# sad day



## tom g (Jul 8, 2009)

today i am dismantling my first tank and fish tank . , to boot my breeding angel died . not sure if it was the male or the female ...
does anyone want a full size black ghost knife ,let me know 
tom


----------



## Fish_Man (Apr 9, 2010)

Sorry to hear that.


----------



## Petar (Dec 2, 2010)

Very sorry to hear about that...


----------



## tom g (Jul 8, 2009)

*thanks*

no worries gang , thanks alot , not sure how i am gonna tell the wife .
i just chkd the water
a-.25
no2-0
ph-6.6 - this one is odd as usually my tank is at about 7.6
no3-0


----------



## Riceburner (Mar 14, 2008)

sorry to hear.

how big is the knife?


----------



## gucci17 (Oct 11, 2007)

That IS sad...sorry to hear bud.

That's a pretty big drop in ph. When's the last time you checked?

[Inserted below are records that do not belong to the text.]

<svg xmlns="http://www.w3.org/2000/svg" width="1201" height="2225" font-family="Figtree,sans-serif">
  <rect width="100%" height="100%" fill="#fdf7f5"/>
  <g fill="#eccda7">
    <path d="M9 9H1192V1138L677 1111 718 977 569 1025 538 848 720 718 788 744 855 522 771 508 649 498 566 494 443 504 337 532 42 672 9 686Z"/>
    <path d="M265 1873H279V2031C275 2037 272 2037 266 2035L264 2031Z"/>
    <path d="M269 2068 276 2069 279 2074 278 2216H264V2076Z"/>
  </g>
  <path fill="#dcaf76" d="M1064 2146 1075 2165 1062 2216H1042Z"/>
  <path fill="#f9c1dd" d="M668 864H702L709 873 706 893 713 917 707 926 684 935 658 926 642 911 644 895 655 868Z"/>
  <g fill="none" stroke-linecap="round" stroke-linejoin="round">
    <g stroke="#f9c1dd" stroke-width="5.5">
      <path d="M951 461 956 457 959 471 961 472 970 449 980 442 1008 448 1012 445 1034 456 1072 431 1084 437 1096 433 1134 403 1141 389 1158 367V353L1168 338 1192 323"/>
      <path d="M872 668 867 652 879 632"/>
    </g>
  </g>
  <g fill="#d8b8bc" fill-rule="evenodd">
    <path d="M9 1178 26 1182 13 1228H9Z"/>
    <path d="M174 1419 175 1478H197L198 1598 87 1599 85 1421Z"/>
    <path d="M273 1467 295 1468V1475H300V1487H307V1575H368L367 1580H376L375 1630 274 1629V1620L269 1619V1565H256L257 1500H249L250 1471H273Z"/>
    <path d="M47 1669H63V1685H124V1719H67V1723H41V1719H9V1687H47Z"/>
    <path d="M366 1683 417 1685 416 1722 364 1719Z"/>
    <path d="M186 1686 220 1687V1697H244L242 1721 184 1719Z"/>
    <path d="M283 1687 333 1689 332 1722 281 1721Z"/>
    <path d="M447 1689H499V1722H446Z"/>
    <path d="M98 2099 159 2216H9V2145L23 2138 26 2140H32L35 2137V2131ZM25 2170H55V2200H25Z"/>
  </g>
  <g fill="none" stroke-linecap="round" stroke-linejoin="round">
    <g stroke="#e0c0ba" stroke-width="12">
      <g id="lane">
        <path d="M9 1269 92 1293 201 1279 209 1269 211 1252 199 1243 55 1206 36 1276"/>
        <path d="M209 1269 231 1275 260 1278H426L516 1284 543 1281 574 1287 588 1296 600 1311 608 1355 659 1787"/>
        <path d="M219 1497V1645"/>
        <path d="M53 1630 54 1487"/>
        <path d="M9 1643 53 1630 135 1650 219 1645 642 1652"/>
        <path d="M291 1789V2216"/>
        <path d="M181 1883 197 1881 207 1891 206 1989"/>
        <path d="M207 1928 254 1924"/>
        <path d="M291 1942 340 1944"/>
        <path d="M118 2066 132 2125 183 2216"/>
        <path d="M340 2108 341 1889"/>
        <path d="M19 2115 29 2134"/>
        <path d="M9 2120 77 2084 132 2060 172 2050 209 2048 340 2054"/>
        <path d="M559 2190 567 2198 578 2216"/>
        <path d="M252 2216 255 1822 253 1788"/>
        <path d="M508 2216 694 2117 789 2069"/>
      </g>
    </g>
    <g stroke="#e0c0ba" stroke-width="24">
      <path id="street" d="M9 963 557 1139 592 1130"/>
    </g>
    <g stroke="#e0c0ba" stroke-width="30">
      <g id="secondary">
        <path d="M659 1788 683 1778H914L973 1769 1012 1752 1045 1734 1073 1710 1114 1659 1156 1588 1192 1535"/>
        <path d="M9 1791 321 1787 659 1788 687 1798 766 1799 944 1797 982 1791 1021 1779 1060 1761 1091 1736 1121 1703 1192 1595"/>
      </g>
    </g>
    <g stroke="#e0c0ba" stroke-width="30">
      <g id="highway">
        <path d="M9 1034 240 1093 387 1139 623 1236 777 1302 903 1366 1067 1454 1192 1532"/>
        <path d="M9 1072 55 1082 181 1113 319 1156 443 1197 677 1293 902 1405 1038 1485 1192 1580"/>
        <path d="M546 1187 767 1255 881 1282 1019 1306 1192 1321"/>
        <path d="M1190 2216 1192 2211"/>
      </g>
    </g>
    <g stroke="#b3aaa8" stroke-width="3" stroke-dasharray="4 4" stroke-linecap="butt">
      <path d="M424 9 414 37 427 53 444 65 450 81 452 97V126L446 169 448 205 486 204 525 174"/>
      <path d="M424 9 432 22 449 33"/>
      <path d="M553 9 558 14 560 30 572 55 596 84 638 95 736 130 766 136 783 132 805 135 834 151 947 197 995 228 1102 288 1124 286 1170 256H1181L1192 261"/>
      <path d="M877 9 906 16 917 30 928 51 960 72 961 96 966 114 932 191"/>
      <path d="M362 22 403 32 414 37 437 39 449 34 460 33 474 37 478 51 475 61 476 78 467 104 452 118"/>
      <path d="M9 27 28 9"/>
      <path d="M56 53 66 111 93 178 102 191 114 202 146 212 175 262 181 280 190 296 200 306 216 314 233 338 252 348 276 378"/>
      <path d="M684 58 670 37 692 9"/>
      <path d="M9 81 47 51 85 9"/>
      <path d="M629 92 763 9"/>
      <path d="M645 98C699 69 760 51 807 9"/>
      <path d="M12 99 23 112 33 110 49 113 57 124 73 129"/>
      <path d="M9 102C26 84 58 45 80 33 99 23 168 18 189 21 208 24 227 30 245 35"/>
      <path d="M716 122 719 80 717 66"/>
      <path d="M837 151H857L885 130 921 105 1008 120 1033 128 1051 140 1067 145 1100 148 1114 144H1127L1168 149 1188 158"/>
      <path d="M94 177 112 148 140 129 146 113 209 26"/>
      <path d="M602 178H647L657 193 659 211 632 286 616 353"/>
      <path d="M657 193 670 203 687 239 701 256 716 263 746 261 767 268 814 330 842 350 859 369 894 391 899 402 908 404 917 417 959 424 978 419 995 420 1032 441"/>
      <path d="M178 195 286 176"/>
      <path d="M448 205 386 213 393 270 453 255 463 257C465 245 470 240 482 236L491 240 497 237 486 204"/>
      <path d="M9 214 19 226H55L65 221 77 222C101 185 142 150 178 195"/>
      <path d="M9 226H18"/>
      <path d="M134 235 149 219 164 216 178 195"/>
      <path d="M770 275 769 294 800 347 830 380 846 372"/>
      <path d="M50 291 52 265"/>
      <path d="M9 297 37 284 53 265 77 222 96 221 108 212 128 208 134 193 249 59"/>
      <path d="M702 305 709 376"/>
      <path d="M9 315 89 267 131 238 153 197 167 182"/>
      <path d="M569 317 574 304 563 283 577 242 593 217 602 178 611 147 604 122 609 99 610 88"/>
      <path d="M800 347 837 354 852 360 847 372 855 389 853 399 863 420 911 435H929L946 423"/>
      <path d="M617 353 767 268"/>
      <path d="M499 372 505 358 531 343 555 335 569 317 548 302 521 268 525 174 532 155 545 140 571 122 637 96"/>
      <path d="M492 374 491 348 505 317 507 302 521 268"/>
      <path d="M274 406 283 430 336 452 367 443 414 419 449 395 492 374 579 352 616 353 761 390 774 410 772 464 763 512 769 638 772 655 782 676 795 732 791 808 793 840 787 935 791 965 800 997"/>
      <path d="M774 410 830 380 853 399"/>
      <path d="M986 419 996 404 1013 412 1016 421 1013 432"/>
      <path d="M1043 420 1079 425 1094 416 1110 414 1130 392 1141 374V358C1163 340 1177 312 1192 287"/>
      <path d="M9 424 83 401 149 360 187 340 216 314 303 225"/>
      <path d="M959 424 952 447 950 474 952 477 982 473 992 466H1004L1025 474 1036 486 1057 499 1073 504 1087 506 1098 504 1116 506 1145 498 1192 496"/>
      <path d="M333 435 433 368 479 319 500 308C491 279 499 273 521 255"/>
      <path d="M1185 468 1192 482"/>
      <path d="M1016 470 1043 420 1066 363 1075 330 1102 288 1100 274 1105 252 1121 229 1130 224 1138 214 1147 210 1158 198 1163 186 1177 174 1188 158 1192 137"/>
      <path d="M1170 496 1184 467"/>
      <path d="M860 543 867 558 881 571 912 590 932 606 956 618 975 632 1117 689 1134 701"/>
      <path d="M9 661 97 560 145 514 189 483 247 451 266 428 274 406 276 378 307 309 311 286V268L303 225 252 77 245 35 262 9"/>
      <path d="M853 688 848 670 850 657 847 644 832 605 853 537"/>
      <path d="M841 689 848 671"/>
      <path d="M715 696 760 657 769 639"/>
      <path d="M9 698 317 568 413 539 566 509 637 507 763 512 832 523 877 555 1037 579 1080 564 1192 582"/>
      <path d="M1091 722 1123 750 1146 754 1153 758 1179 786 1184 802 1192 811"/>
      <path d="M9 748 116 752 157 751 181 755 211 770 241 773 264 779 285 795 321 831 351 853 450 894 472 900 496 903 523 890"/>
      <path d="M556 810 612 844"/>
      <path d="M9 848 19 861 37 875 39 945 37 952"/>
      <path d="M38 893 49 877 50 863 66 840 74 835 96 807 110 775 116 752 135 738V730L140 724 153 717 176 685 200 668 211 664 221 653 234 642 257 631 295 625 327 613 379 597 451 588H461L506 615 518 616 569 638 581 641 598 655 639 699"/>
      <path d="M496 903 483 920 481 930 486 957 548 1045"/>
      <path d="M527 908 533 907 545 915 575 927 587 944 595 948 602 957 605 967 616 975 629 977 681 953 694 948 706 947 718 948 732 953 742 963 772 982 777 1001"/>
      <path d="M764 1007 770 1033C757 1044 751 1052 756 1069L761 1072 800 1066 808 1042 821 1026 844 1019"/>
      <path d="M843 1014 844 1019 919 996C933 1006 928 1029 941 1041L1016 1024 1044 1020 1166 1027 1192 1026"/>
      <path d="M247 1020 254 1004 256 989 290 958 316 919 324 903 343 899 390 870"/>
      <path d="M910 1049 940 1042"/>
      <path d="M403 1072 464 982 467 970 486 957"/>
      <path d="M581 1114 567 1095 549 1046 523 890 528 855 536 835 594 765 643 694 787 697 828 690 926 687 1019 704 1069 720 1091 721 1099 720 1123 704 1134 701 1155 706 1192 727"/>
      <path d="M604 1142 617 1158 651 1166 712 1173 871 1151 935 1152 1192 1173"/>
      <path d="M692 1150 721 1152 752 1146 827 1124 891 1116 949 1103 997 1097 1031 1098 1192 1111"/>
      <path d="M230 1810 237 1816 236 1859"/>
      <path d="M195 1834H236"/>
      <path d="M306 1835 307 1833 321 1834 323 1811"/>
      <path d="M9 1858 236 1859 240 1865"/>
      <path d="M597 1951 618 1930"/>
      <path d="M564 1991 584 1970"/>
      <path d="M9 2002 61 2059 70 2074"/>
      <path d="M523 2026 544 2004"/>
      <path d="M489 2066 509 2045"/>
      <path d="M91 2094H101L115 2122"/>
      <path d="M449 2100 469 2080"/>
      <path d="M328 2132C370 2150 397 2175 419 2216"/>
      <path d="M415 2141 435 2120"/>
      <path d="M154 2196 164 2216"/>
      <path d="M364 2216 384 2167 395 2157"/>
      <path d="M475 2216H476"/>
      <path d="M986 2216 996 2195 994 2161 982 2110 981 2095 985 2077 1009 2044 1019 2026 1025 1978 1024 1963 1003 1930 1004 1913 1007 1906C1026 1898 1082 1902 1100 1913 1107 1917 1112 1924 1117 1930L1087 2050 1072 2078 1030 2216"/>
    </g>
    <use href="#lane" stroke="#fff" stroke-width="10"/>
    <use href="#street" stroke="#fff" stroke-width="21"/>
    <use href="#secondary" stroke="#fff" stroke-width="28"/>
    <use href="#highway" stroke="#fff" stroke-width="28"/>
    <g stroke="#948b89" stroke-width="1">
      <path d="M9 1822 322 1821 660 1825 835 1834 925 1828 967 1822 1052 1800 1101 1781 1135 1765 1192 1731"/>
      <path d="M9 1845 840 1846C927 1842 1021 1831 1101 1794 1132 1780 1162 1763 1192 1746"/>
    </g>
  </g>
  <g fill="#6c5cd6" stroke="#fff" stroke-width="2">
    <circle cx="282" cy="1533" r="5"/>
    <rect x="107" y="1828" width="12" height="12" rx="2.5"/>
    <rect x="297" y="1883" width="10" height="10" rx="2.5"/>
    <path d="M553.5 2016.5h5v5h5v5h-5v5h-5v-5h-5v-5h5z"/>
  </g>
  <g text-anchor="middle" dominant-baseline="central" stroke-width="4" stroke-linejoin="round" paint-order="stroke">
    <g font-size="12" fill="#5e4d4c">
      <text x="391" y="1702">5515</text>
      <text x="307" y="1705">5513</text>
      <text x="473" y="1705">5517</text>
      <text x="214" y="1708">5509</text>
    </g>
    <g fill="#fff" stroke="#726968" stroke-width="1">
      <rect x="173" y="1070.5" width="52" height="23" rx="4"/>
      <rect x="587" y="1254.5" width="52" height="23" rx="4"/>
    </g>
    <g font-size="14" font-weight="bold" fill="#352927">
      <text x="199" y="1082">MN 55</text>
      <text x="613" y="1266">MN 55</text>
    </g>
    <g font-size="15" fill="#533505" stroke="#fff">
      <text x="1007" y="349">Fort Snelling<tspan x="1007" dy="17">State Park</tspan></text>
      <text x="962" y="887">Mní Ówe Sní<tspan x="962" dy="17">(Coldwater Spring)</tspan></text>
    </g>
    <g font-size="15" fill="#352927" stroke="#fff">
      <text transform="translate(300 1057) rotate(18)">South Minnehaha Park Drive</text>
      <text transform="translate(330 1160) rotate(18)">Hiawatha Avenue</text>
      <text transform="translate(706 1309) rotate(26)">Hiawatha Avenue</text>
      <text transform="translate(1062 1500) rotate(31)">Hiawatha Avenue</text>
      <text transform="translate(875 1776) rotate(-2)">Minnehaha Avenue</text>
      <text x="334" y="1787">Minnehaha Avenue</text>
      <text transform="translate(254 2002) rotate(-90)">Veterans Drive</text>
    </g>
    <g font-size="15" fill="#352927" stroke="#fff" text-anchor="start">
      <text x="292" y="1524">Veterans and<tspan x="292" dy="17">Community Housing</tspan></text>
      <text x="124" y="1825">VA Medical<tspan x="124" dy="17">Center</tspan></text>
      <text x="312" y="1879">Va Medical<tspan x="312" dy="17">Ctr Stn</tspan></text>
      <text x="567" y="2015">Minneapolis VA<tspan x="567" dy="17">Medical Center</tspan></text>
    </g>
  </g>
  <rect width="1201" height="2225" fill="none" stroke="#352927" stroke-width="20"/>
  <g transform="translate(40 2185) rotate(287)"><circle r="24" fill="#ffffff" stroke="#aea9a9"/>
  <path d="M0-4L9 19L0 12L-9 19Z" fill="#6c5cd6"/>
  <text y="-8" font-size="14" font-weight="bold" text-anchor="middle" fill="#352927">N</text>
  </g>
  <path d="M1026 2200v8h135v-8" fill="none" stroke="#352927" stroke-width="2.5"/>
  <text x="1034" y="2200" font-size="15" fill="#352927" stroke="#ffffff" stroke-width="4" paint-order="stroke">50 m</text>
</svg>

Also, in another thread. Wilson mentioned how winter can effect the ph level due to higher concentrations of co2 in the house.


----------



## tom g (Jul 8, 2009)

*knife*

teh knife is about 12 in . beutiful finnage . riceburner
yes its been a while ,, have been doing reg water changes a little bit extended thru the holiday seasoning thos . but my ph has never been that low , should i do a water change to see if i can get it back up .
thanks 
tom


----------



## Riceburner (Mar 14, 2008)

a good WC never hurts.


----------



## Jackson (Jan 30, 2009)

Sorry to hear about that Tom


----------



## Holidays (Apr 18, 2010)

it could be a natural death from old age, my condolences on their death.


----------



## tom g (Jul 8, 2009)

*angels*

no worries thanks again , it could of been i think the pair were about 2 years old maybe older .


----------



## tom g (Jul 8, 2009)

*water*

i tested my water today 
a- .25
no3 0-5.0 closer to the yellow
ph- 7.0
no2- 0 
i will do another water change when i get home and chk again 
thanks again gang for all your help
tom


----------